With respect to the number of ASCs at the end of both isolation and expansion, 10 % AS appeared at least as effective as a 10 % FBS, whereas 1 and 2 % AS were inferior. Therefore, it can be safely assumed that 10 % AS contains a sufficient amount of the growth factors and substances that are necessary for the isolation and expansion of ASCs, and the cellular yield is high enough to generate ASCs on a clinical scale without the addition of growth factors. However, AS has limited availability. Kobayashi et al. (2005) noted that the addition of basic fibroblast growth factor (bFGF) to AS enhanced the proliferation rate of BMSCs significantly. It can be safely assumed that the amount of AS necessary for cell culture may be reduced by the addition of bFGF. However, Kobayashi et al. (2005) did not compare AS with bFGF to that without bFGF, and in the results from a study by Pérez-Ilzarbe et al. (2009), the addition of bFGF to 10 % AS do not cause a significant difference in the expansion of BMSCs when compared to 10 % FBS. Therefore, further studies will be necessary to confirm the effect of bFGF.

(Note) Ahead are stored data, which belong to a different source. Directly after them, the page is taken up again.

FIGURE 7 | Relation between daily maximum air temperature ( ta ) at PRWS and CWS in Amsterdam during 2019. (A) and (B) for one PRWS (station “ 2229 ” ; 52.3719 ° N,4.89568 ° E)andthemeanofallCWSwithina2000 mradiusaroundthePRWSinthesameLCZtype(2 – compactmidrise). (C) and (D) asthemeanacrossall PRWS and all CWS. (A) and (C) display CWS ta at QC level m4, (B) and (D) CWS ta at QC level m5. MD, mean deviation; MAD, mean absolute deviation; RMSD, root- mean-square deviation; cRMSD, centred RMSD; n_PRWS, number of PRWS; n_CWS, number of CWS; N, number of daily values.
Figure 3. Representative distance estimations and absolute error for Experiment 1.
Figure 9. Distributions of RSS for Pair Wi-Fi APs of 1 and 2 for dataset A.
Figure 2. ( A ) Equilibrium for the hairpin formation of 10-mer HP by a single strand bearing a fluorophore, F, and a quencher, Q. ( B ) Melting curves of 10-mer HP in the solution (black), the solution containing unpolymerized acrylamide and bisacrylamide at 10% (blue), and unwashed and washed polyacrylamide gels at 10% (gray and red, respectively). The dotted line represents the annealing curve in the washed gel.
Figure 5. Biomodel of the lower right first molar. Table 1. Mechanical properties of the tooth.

Up until just a few years ago, there had been a number of clinical trials exploring the use of mesenchymal stem cells for treatment of various diseases, most of which used FBS as the culture medium (Quarto et al. 2001; Vacanti et al. 2001; Wakitami et al., 2002; Le Blanc et al. 2004; Bang et al. 2005). However, most recently, clinical trials of mesenchymal stem cells using human blood supplements as the culture medium have been conducted. von Bonin et al. (2009) evaluated BMSCs expanded in human platelet lysates in patients with refractory graft versus host disease. Honmou et al. (2011) introduced the BMSCs, expanded in AS, into stroke patients. However, there has been few clinical trials involving ASCs expanded in human blood supplements. To elucidate the effectiveness of other human blood supplements as well as AS as a culture medium for ASCs, further clinical trials of ASCs need to be performed with a supplement free of xenogeneic proteins to ensure adherence to GMP and the delivery of mesenchymal stem cells as a clinically safe cell product (Dimarakis and Levicar 2006).